Reconstruction of E. regalis Hai Xing, Jordan C. Mallon, Margaret L. Currie – Reconstruction of Edmontosaurus regalis mainly based on CMN 2288, CMN 2289, CMN 8399, and UALVP 53722 (modified from Campione and Evans).

Edmontosaurus included some of the largest hadrosaurid species, measuring up to 12 metres (39 ft) long and weighing around 4.0 metric tons (4.4 short tons). Evidence does exist in the form of two fossilized specimens housed at the Museum of the Rockies for an even greater maximum size of 15 m (49 ft) and weighing 9.07 metric tons (10.00 short tons) for Edmontosaurus annectens.

The first fossils named Edmontosaurus were discovered in southern Alberta (named after Edmonton, the capital city), in the Horseshoe Canyon Formation (formerly called the lower Edmonton Formation). The type species, E. regalis, was named by Lawrence Lambe in 1917, although several other species that are now classified in Edmontosaurus were named earlier. The best known of these is E. annectens, named by Othniel Charles Marsh in 1892; originally as a species of Claosaurus, known for many years as a species of Trachodon, and later as Anatosaurus annectensAnatosaurus and Anatotitan are now generally regarded as synonyms of Edmontosaurus.

Most known complete Edmontosaurus skulls Nicolás E. Campione, David C. Evans – Fig. 2 in Cranial Growth and Variation in Edmontosaurs (Dinosauria: Hadrosauridae): Implications for Latest Cretaceous Megaherbivore Diversity in North America. PLoS ONE 6(9):e25186, doi:10.1371/journal.pone.0025186 Compilation of virtually all known complete edmontosaur skulls from North America. All skulls are in lateral view (sometimes reversed). Labels below each skull include the symbol used in the morphometric plots, whether the specimen represents a holotype (type), the formation where it was uncovered (HCF, Horseshoe Canyon Formation; HF, Hell Creek Formation; FF, Frenchman Formation; LF, Lance Formation), and the species name based on traditional edmontosaur taxonomy. Scale bar, 20 cm.

Edmontosaurus was widely distributed across western North America. The distribution of Edmontosaurus fossils suggests that it preferred coasts and coastal plains.

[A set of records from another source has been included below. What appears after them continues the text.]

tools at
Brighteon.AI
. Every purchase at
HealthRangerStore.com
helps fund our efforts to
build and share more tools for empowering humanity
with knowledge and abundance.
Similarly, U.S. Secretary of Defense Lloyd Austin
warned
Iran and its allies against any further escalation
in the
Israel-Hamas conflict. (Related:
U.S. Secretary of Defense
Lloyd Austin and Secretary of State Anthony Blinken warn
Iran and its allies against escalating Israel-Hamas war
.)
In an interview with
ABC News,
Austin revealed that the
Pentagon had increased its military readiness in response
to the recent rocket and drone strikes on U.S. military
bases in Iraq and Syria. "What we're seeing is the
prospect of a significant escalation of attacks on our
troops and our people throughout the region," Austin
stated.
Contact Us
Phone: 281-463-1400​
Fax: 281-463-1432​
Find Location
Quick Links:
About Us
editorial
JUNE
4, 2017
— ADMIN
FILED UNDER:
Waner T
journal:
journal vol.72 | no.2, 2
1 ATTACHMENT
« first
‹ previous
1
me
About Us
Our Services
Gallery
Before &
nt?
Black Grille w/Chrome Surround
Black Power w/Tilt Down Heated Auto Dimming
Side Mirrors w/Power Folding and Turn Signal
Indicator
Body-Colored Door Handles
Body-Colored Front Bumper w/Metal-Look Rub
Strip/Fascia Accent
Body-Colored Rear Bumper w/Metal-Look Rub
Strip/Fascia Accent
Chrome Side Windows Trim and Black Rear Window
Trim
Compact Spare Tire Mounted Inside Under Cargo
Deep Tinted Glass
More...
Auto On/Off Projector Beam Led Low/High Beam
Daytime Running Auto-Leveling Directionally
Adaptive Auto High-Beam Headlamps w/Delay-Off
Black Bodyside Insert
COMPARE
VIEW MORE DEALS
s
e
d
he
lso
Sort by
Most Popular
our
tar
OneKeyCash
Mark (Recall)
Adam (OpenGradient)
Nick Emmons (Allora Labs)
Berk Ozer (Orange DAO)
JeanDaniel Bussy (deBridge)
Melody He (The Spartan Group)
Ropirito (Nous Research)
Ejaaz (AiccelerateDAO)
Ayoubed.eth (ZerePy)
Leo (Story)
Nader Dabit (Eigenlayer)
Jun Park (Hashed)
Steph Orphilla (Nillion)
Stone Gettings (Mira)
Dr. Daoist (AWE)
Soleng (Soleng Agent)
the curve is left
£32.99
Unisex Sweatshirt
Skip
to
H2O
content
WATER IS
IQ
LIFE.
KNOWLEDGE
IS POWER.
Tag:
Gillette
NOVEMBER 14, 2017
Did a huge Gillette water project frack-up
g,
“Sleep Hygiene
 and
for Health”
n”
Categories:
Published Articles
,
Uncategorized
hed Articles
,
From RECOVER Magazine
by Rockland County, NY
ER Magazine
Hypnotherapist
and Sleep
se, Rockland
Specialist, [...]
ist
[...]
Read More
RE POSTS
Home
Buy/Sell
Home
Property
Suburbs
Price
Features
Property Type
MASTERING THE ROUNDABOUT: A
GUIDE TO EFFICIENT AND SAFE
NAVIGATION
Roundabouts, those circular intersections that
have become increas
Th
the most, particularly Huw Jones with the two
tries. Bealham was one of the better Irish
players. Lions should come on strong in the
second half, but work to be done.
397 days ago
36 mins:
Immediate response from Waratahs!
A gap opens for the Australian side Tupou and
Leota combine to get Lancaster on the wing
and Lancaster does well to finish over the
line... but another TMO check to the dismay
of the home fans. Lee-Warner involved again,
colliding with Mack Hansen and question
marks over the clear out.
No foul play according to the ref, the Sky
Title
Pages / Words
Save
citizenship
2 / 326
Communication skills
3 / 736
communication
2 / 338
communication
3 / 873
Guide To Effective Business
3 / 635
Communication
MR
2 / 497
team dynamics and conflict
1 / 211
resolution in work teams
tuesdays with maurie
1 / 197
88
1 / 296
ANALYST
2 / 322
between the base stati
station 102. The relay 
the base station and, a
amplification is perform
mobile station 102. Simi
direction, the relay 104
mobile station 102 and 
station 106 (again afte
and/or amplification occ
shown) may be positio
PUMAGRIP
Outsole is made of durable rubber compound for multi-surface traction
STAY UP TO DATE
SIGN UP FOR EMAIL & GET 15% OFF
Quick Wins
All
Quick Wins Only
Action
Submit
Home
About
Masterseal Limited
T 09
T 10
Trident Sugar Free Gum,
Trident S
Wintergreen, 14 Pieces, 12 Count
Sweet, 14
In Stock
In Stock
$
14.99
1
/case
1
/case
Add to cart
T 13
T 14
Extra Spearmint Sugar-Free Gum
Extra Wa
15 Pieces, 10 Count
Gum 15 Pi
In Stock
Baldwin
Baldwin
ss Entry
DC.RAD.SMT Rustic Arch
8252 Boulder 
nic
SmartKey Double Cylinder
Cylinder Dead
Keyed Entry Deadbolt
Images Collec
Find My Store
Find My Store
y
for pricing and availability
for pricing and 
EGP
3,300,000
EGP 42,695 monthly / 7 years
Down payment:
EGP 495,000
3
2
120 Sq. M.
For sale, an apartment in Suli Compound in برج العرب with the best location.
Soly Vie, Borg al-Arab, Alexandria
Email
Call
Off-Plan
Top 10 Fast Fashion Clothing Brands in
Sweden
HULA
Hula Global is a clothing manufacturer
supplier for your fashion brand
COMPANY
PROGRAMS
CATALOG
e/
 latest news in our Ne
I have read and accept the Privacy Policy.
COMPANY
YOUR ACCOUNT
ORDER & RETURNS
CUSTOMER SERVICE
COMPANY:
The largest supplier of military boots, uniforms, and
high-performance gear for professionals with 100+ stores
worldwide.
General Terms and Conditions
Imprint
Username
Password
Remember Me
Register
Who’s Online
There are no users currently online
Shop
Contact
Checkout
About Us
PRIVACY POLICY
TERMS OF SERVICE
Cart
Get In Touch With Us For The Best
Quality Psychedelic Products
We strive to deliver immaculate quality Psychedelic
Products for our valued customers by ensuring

It was a herbivore that could move on both two legs and four. Because it is known from several bone beds, Edmontosaurus is thought to have lived in groups, and may have been migratory as well. The wealth of fossils has allowed researchers to study its paleobiology in detail, including its brain, how it may have fed, and its injuries and pathologies, such as evidence for tyrannosaur attacks on a few edmontosaur specimens.